### TASK GOAL
Work out how many lines in the entries below include the word "Carabelli". Give nothing but the number.

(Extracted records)
--- START ---
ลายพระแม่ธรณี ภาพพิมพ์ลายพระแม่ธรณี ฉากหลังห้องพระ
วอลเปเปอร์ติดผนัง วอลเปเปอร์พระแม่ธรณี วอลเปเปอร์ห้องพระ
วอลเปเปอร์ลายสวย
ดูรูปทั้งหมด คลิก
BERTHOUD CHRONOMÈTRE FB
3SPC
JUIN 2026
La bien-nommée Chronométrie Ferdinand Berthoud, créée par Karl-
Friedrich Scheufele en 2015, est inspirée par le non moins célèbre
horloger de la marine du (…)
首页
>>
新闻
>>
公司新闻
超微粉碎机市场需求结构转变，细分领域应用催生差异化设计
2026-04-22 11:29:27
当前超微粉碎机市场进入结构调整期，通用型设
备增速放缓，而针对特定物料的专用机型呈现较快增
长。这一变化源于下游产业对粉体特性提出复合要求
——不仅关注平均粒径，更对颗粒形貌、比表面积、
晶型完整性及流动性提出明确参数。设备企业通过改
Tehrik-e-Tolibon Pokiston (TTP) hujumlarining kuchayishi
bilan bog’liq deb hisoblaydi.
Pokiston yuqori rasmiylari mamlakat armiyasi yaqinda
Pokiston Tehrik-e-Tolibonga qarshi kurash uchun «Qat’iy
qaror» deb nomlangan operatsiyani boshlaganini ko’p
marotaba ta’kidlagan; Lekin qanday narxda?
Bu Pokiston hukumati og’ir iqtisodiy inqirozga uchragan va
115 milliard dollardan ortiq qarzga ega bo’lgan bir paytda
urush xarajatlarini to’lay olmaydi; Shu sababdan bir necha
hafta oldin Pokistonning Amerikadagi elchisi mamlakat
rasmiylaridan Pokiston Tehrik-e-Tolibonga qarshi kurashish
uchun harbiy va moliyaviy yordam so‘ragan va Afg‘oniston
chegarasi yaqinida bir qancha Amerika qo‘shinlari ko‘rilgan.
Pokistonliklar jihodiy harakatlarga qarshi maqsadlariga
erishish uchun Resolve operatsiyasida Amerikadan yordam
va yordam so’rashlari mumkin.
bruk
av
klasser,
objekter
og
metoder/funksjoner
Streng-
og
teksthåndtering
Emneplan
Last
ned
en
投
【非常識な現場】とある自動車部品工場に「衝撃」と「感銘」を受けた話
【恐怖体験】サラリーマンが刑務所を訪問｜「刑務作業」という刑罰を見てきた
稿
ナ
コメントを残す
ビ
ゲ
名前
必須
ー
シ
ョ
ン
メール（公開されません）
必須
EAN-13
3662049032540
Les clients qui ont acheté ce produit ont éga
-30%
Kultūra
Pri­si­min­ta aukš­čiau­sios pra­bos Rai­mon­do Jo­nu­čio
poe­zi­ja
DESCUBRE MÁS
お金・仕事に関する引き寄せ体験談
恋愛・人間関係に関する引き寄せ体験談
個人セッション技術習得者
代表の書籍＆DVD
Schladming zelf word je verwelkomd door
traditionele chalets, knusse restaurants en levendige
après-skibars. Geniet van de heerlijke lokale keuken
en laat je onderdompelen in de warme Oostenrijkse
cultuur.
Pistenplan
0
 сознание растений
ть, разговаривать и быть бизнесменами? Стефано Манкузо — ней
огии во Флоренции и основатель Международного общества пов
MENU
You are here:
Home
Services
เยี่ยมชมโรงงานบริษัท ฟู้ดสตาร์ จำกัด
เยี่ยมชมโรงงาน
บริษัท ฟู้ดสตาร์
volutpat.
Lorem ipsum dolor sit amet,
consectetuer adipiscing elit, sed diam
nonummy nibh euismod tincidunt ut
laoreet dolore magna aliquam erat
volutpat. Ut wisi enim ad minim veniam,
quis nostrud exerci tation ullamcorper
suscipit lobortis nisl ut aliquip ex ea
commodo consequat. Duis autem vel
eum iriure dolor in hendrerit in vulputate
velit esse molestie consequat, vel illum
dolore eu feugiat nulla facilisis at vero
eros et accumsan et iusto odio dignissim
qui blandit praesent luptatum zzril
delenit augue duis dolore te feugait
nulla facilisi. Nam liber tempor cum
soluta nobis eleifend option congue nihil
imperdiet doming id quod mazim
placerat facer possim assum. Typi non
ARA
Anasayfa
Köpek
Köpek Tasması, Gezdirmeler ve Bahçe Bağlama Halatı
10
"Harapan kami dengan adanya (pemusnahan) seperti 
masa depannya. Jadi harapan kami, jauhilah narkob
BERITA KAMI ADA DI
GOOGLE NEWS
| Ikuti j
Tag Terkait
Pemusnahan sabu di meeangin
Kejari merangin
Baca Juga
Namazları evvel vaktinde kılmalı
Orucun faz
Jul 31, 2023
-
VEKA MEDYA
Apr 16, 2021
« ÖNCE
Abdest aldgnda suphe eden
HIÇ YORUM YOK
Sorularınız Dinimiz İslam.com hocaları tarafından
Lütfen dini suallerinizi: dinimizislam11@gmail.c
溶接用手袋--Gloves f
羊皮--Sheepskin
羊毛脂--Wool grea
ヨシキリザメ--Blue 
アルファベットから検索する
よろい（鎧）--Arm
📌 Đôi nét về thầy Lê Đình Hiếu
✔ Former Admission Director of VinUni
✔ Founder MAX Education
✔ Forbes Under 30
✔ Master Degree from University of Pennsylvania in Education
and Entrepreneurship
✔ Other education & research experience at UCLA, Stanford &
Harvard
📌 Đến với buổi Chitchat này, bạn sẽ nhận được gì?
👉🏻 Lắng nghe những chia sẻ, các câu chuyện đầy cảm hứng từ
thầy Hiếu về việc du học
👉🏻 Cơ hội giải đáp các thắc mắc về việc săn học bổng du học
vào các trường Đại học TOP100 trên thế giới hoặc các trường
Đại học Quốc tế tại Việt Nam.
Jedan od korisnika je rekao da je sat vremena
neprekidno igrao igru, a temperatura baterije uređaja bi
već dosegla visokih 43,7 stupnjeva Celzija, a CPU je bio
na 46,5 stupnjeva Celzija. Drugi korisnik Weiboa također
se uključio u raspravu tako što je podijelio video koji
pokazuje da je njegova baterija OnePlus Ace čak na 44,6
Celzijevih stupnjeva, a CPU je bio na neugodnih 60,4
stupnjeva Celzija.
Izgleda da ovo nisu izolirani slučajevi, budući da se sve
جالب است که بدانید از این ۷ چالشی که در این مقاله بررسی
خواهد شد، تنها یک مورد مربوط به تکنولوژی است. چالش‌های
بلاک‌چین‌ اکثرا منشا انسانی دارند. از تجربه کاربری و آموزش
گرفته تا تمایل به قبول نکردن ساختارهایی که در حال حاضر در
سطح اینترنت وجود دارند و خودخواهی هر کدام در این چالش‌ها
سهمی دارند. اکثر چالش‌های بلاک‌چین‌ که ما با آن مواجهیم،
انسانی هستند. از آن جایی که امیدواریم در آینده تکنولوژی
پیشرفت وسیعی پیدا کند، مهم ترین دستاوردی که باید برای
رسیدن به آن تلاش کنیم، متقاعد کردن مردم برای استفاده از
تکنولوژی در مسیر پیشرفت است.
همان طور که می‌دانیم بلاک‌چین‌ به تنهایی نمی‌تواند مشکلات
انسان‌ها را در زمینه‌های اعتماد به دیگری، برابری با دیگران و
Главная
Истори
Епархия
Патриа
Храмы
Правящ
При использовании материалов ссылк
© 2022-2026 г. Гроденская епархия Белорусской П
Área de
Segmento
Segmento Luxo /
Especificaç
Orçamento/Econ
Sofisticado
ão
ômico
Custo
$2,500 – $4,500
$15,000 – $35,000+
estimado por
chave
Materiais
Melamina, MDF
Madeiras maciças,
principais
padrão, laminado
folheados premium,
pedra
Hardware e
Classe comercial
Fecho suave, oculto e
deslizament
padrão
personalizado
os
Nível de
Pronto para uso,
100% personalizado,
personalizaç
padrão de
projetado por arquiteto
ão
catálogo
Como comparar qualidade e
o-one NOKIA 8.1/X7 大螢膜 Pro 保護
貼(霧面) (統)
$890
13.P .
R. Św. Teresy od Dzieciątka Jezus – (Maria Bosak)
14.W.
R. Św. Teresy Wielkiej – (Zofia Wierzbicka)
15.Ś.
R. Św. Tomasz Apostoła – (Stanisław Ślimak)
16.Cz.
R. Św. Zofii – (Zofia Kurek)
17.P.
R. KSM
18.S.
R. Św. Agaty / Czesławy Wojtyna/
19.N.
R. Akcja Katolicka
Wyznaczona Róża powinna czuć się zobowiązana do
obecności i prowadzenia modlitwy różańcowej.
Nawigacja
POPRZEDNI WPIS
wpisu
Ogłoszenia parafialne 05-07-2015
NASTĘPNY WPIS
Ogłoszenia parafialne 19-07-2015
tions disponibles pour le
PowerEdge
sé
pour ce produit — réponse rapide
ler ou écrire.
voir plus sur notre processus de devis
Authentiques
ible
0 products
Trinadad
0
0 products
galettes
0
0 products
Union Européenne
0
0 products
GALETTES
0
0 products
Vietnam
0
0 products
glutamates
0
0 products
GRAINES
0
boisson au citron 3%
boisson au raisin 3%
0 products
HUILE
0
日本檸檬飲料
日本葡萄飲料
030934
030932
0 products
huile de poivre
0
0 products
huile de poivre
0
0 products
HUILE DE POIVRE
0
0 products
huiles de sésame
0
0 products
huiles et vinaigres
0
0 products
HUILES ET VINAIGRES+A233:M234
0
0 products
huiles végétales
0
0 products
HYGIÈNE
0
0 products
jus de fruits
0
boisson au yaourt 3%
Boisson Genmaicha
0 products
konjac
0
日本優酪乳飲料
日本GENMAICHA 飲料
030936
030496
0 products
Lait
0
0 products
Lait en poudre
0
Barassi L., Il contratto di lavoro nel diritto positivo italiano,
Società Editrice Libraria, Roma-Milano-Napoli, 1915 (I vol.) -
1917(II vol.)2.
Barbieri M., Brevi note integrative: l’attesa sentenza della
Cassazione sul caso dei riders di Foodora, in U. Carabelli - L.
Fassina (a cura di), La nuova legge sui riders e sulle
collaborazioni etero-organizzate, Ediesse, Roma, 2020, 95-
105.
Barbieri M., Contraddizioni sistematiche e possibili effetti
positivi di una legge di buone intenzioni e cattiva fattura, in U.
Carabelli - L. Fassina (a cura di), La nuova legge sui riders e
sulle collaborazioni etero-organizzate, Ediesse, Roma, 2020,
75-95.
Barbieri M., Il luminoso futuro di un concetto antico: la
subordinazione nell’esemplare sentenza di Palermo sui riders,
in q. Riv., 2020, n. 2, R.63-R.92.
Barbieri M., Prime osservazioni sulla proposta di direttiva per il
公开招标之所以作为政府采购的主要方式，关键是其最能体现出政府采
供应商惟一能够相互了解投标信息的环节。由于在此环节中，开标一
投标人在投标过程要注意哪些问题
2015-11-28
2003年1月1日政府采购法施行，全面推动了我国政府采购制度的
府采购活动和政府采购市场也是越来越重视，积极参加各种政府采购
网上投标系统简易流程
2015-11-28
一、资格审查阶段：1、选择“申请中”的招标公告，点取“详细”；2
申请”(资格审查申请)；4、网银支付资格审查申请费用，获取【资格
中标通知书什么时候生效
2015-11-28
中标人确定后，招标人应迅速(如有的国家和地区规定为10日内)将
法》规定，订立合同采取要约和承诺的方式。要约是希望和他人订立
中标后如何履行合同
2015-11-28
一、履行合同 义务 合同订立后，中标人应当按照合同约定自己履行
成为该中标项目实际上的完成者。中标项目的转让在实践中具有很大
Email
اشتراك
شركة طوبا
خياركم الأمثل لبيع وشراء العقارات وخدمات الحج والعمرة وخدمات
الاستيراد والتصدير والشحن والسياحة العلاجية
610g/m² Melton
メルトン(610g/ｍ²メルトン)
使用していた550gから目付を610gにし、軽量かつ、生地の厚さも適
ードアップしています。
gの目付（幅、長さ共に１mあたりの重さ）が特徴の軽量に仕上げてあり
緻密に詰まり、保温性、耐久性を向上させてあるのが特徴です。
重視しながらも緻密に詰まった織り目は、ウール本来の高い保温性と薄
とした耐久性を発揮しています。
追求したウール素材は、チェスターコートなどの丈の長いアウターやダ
--- END ---
### TASK ANSWER
2